Since most of the grocery shopping was done in a Coles store, there are not many prices which can be compared among supermarkets.
## Step 6: Visualize the Share of Each Category and Sub-Category on Total Cost
Let's have a look at how much is spent on each category and sub-category for the receipts used.

In [247]:
import altair as alt

# Aggregate the total amount spent per category
category_totals = df_merged_cleaned.groupby('category')['price'].sum().reset_index()
category_totals = category_totals.rename(columns={'price': 'Total cost'})

# Calculate the percentage of total cost per category
total_cost = category_totals['Total cost'].sum()
category_totals['Percentage of Total'] = (category_totals['Total cost'] / total_cost)

# Aggregate the total amount spent per subcategory
subcategory_totals = df_merged_cleaned.groupby(['category', 'subcategory'])['price'].sum().reset_index()
subcategory_totals = subcategory_totals.rename(columns={'price': 'Total cost'})

# Calculate the percentage of total cost per subcategory
subcategory_totals['Percentage of Total'] = (subcategory_totals['Total cost'] / total_cost)

# Sort categories by total cost
category_totals = category_totals.sort_values(by='Total cost', ascending=False).reset_index(drop=True)
category_totals = category_totals.reset_index()

# Sort subcategories by total cost within each category
subcategory_totals['category'] = pd.Categorical(subcategory_totals['category'], 
                                                categories=category_totals['category'], 
                                                ordered=True)
subcategory_totals = subcategory_totals.sort_values(by=['category', 'Total cost'], ascending=[True, False]).reset_index(drop=True)
subcategory_totals = subcategory_totals.reset_index()

# Create the outer donut chart for categories
outer_chart = alt.Chart(category_totals).mark_arc(innerRadius=120, outerRadius=180).encode(
    theta=alt.Theta(field='Total cost', type='quantitative'),
    color=alt.Color(field='category', type='nominal', sort=category_totals['category'].tolist(), scale=alt.Scale(scheme='tableau20'),legend=alt.Legend(title='Category')),
    tooltip=[alt.Tooltip('category:N', title='Category'),
             alt.Tooltip('Total cost:Q', format='$,.2f'),
             alt.Tooltip('Percentage of Total:Q', format='.1%')],
    order=alt.Order(field='index', type='quantitative', sort='ascending')
).properties(
    title='Total Amount Spent in Australian Supermarkets per Category'
)

# Create the inner donut chart for subcategories
inner_chart = alt.Chart(subcategory_totals).mark_arc(innerRadius=60, outerRadius=120).encode(
    theta=alt.Theta(field='Total cost', type='quantitative'),
    color=alt.Color(field='subcategory', type='nominal', legend=None, scale=alt.Scale(scheme='tableau20')),
    tooltip=[alt.Tooltip('subcategory:N', title='Sub-category'),
             alt.Tooltip('Total cost:Q', format='$,.2f'),
             alt.Tooltip('Percentage of Total:Q', format='.1%')],
    order=alt.Order(field='index', type='quantitative', sort='ascending')
)

# Combine the charts
final_chart = alt.layer(outer_chart, inner_chart).resolve_scale(color='independent').properties(
    title='Total Amount Spent in Australian Supermarkets per Category'
).properties(
    width=400,
    height=400,
    padding={"left": 60, "right": 30, "top": 20, "bottom": 20},
    autosize=alt.AutoSizeParams(contains='padding')
)

final_chart.display()


It seems that half of the costs can be attributed to produce and beverages.
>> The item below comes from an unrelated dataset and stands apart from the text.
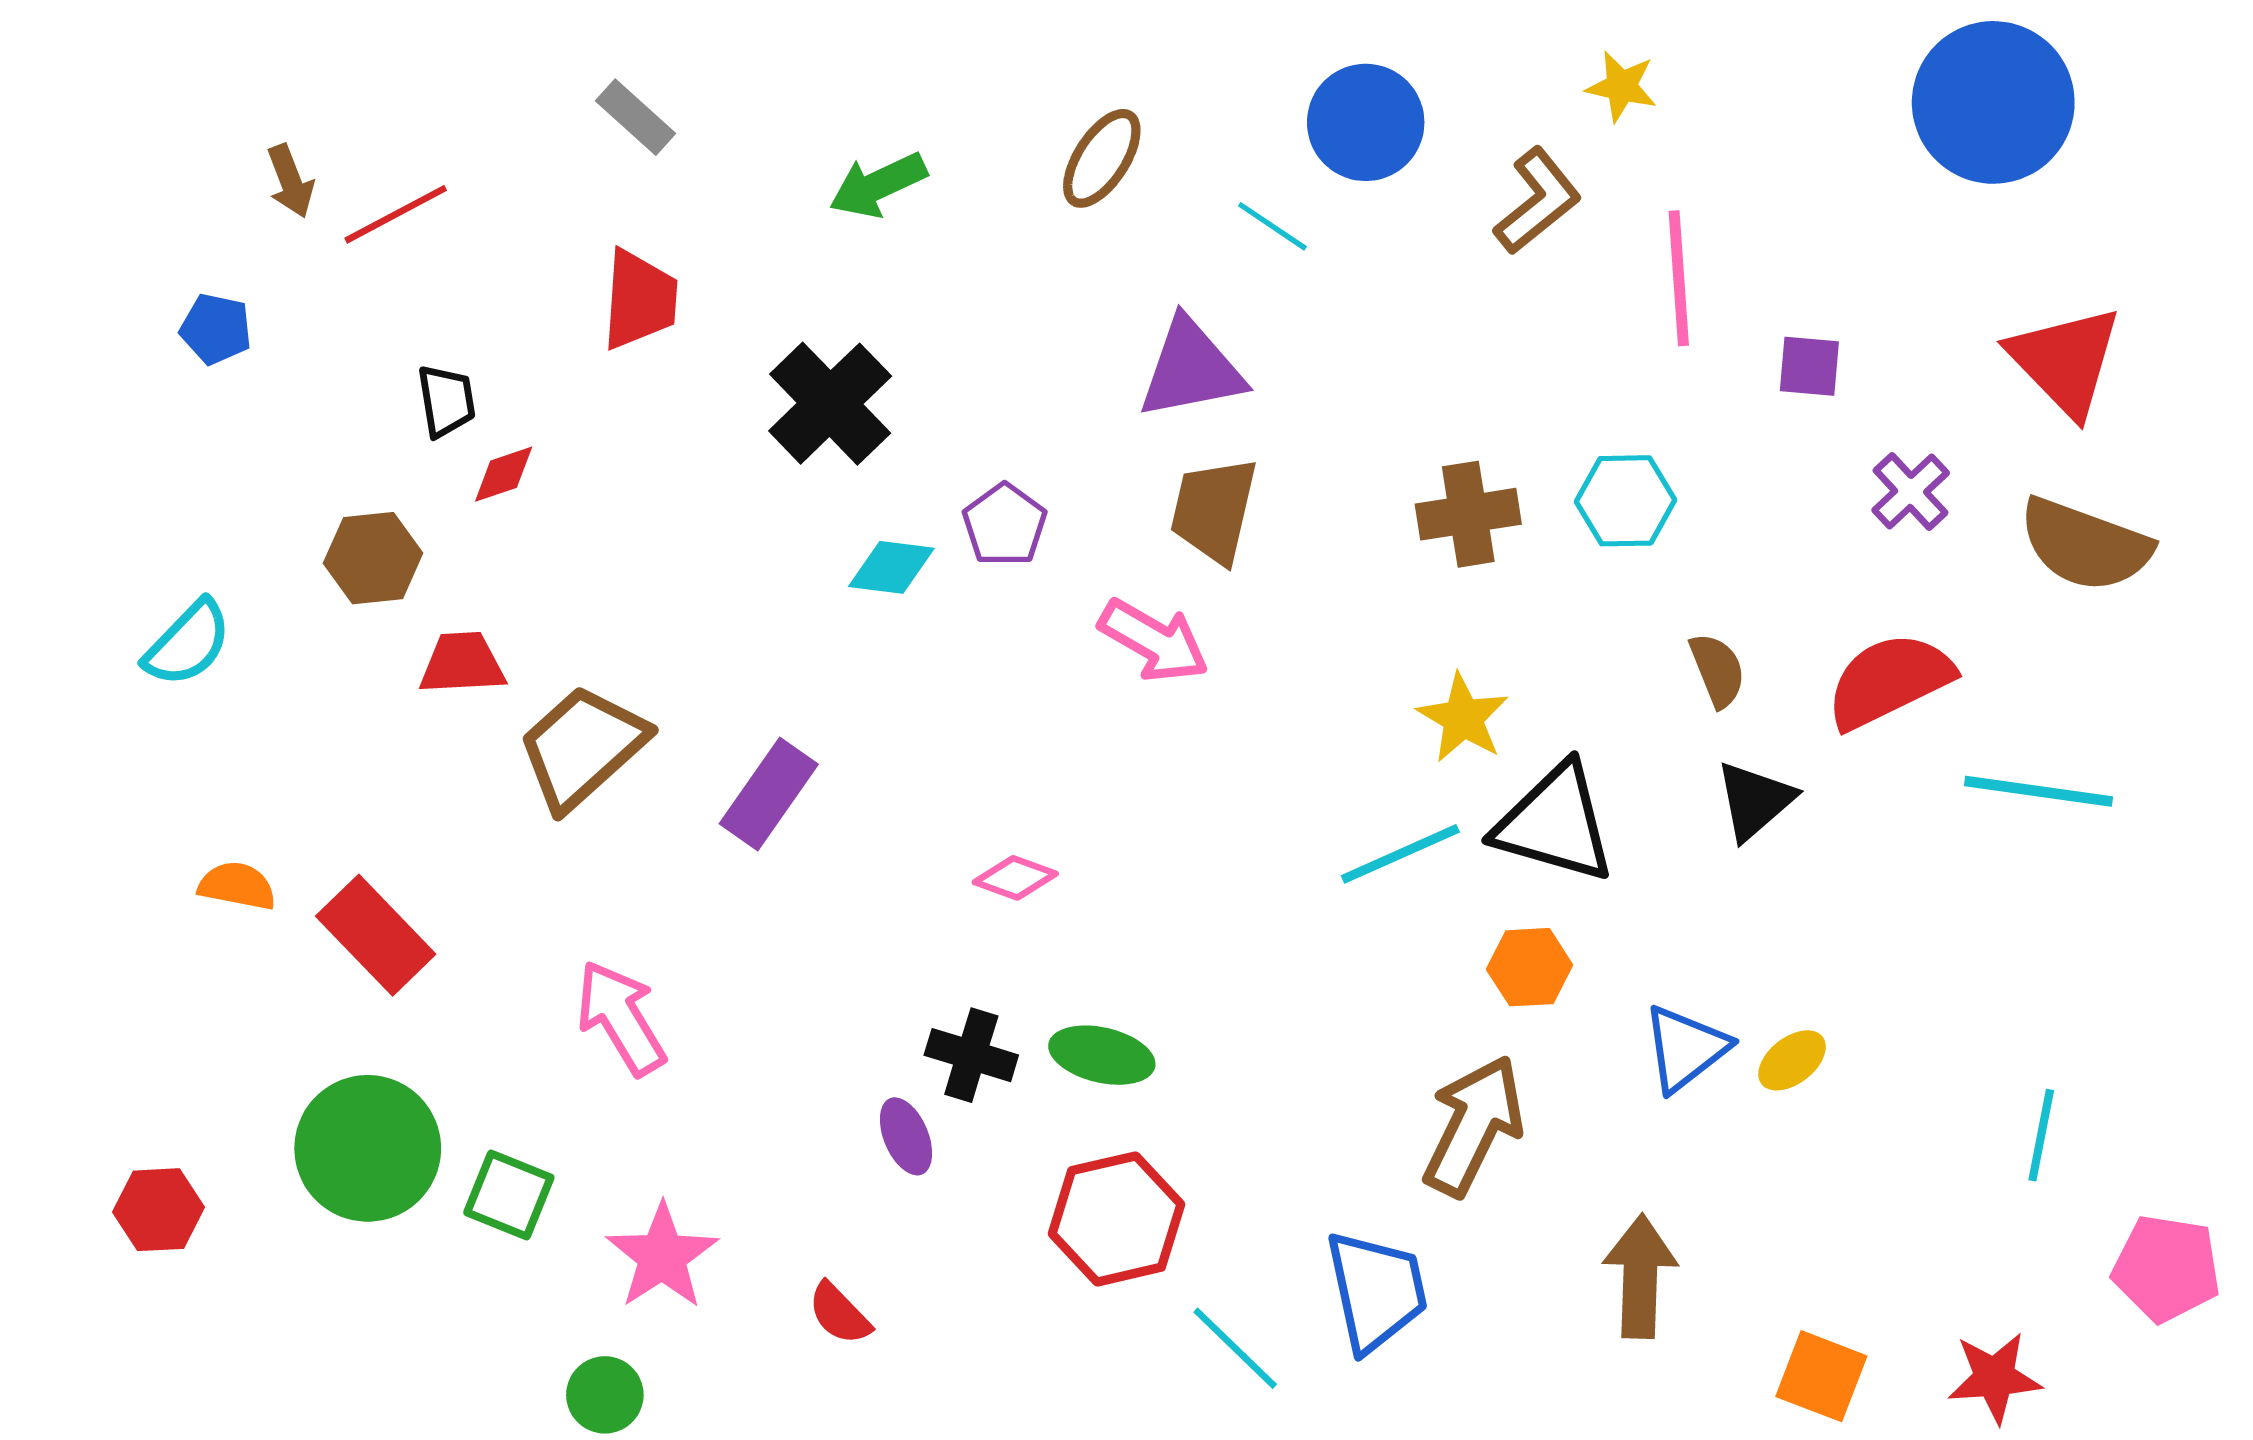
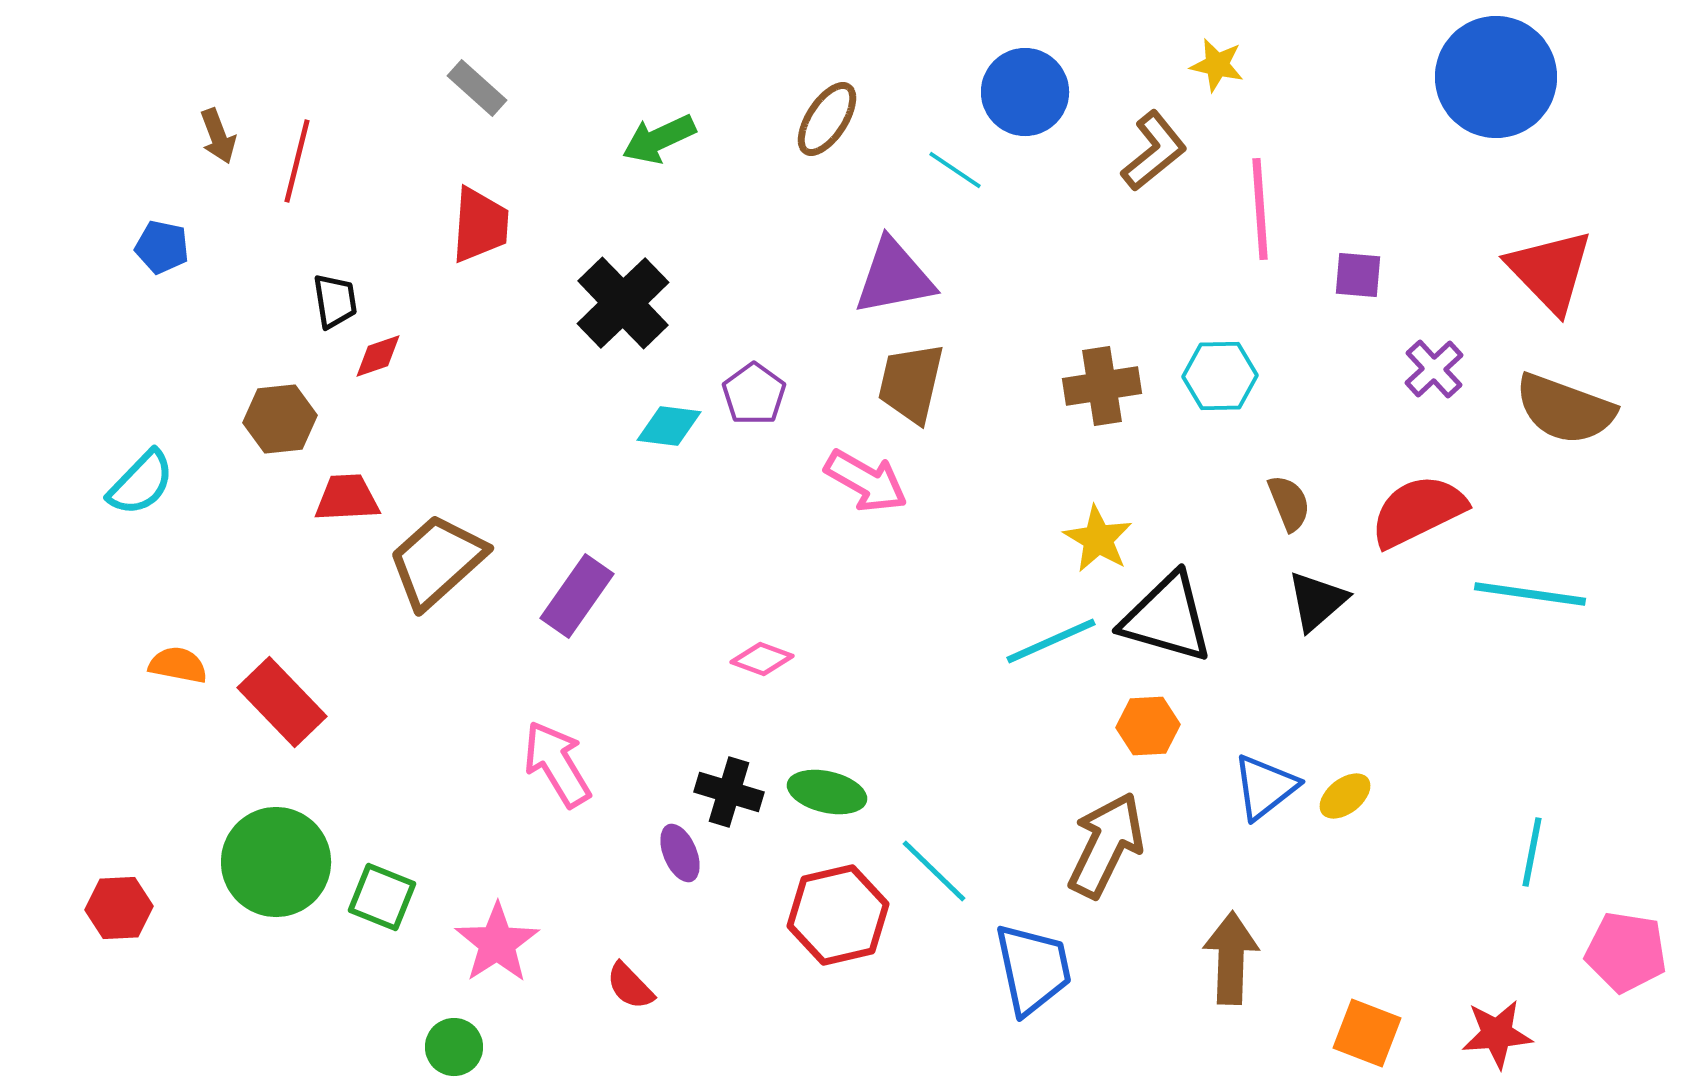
red line: (396, 214) -> (297, 161), turned -48
pink arrow: (621, 1018) -> (557, 764), moved
cyan line: (1235, 1348) -> (934, 871), moved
Vegetables and alcoholic beverages (which are quite expensive in Australia) make up the highest cost sub-categories. Dairy is the next largest category in which milk and cheese makes up the biggest part. Meat only makes up around 6% of total cost, hinting that not much meat is consumed in this household. 

# Conclusion
Overall, it's interesting to see how prices of products fluctuate and how much of the grocery shopping is spent on which category and sub-category. It can help to identify personal consumption patterns and find out if a certain product is currently cheaper or pricier than usual. The supermarket comparison would have shed some light on whether a supermarket has consistently cheaper prices than others on certain product. But due to the lack of data, the comparison must be made with further data which will eventually be added.